The Electronic Transactions Act has recently been amended. Unless the parties agree otherwise (or there’s an overriding legal rule), contractual offers are now deemed to be accepted when you’ve set yourself up to get electronic communications and the acceptance email hits the inbox. There’s a useful write up in Lowndes Jordan’s latest newsletter here.

It’s not just contracts that are affected by questions of when you “receive” that all-important missive. The legal clock starts ticking for responding to access requests under the Privacy Act the day after you receive the request too.

Section 11 of the Electronic Transactions Act defines when you are deemed to have received the request:

11 Time of receipt

  • An electronic communication is taken to be received,—
  • (a)in the case of an addressee who has designated an information system for the purpose of receiving electronic communications, at the time the electronic communication enters that information system; or
  • (b) in any other case, at the time the electronic communication comes to the attention of the addressee.

If you’re set up to receive communications electronically, it doesn’t matter that the request comes in after hours, or that a staff member might not clear the inbox that day. The law says you’ve got it. You can start work on actioning it any time from the start of the following working day, so it’s fair to expect you to do exactly that.

People increasingly want to deal with agencies electronically, and so it has become normal practice to offer that service to them. Just the format has changed. Once, “electronic communication” meant that new-fangled thing called a fax. Now it’s email, direct submission through a website, text message or social media. The Ombudsmen have offered some advice on receiving requests through social media.
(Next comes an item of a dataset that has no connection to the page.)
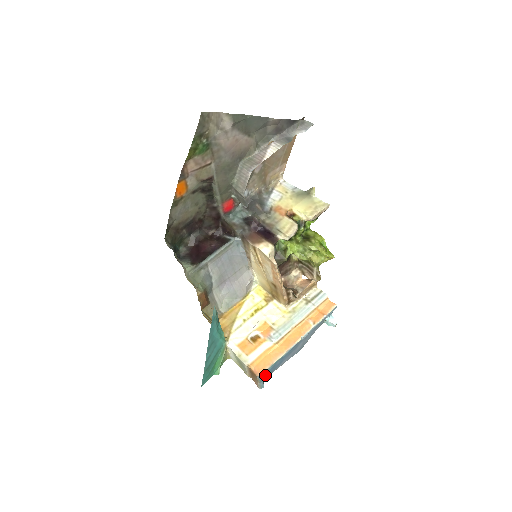
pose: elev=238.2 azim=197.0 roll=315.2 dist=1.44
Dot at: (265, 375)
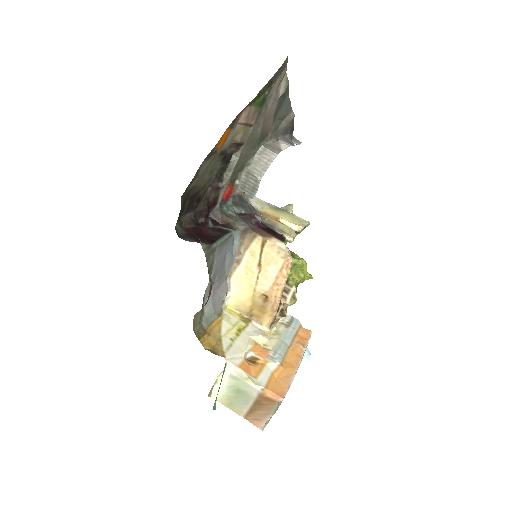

So it’s important to know how to calculate your deadlines for response. It’s common for agencies that receive access requests to think that they’ve got plenty of time to deal with them. But this isn’t really the case. Making a decision “as soon as reasonably practicable”, and within a maximum of 20 working days after you get the request is easy enough if the request is straightforward. However, that time disappears very quickly if the request is more complex, if relevant staff members are away, or you’re not sure where the information is. And the electronic acceptance rule can cut a day off the time that you may think you have to respond.

Now where were my law school notes again?